Journalism educator Jeremy Rue takes a scalpel to the New York Times and its Pulitzer-winning feature, Snow Fall, describing how designers used techniques like animation to propel the story: "The opening animated images set the mood of the project in a similar fashion to background music setting the mood of a movie. It creates an atmosphere from the very moment the project opens. It’s important that these videos are silent and repetitive."

Tommy Tomlinson deconstructs the 1976 hit "The Wreck of the Edmund Fitzgerald" for Nieman Storyboard and shows how it resembles a well-written short news story, complete with a literary hook, shifts in perspective, rising tension, and details that foreshadow the ship's tragic sinking: "He even has a nut graf! It’s not explicit, but you know the gales of November did something bad to a very big ship. That’s enough — and better than revealing everything up top."

First-person narration is never easy to do well, but longtime New Yorker writer E.B. White showed how it should be done in his personal essay, "Death of a Pig," which ran in The Atlantic in 1948. Betsy O'Donovan analyzes White's account of a farmer's loss in this Nieman Storyboard post: "White remembers (perhaps he wrote) the golden rule of first-person narration, which is to approach readers with humility and a perspective they can share."

What is a narrative? Does it require "a central character who encounters a problem, and the problem is somehow resolved?" Or is it, more broadly, "an account of connected events?" DeLene Beeland discusses that question — and how writing is like deconstructing a Jenga tower ("what we take out of our writing is just as important to the integrity and strength of a piece as what we keep in") — in a recap of a session at the just-concluded ScienceOnline2013 conference.

Kelley Benham French’s series about her child's premature birth and struggle to live wins praise from Nieman Storyboard: "Care went into every sentence but not in any precious look-at-me-I’m-a-Writer way. French’s sentences do every kind of work: They shock and lull and devastate and soothe, and at just the right moment, and in just the right way. Every sentence serves the narrative. Every sentence earned its right to be there, and belongs."

Starlee Kine from This American Life discusses what makes a story, and how one can get away, on Nieman Storyboard: "I honestly picture them like orphans, the ideas that I don’t get to. They feel like orphans that are just getting older without being adopted and they never go outside and they’re like fighting over who sleeps where and, like, showing each other the chore wheels.

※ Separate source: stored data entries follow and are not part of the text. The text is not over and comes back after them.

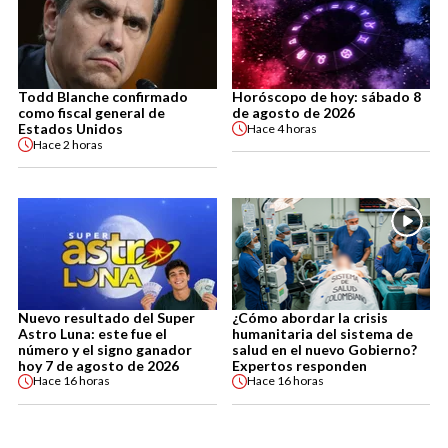
Todd Blanche confirmado
Horóscopo de hoy: sábado 8
como fiscal general de
de agosto de 2026
Estados Unidos
Hace
4 horas
Hace
2 horas
Nuevo resultado del Super
¿Cómo abordar la crisis
Astro Luna: este fue el
humanitaria del sistema de
número y el signo ganador
salud en el nuevo Gobierno?
hoy 7 de agosto de 2026
Expertos responden
Hace
16 horas
Hace
16 horas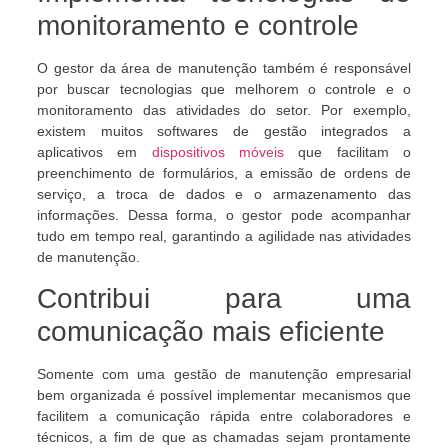
monitoramento e controle
O gestor da área de manutenção também é responsável
por buscar tecnologias que melhorem o controle e o
monitoramento das atividades do setor. Por exemplo,
existem muitos softwares de gestão integrados a
aplicativos em
dispositivos móveis
que facilitam o
preenchimento de formulários, a emissão de ordens de
serviço, a troca de dados e o armazenamento das
informações. Dessa forma, o gestor pode acompanhar
tudo em tempo real, garantindo a agilidade nas atividades
de manutenção.
Contribui para uma
comunicação mais eficiente
Somente com uma gestão de manutenção empresarial
bem organizada é possível implementar mecanismos que
facilitem a comunicação rápida entre colaboradores e
técnicos, a fim de que as chamadas sejam prontamente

Their little faces are pressed against the glass, and they’re never going to go outside."

If there is one book essential to understanding John McPhee's mastery of structure, it's his triptych about environmental icon David Brower, Adam Hochschild writes on Nieman Storyboard. Hochschild marvels at how McPhee arranged Brower's three encounters, but adds a surprise: "After being awed by the engineering of Encounters with the Archdruid, I found it a revelation to learn that in McPhee’s mind the idea for the book’s structure preceded his choice of its subject."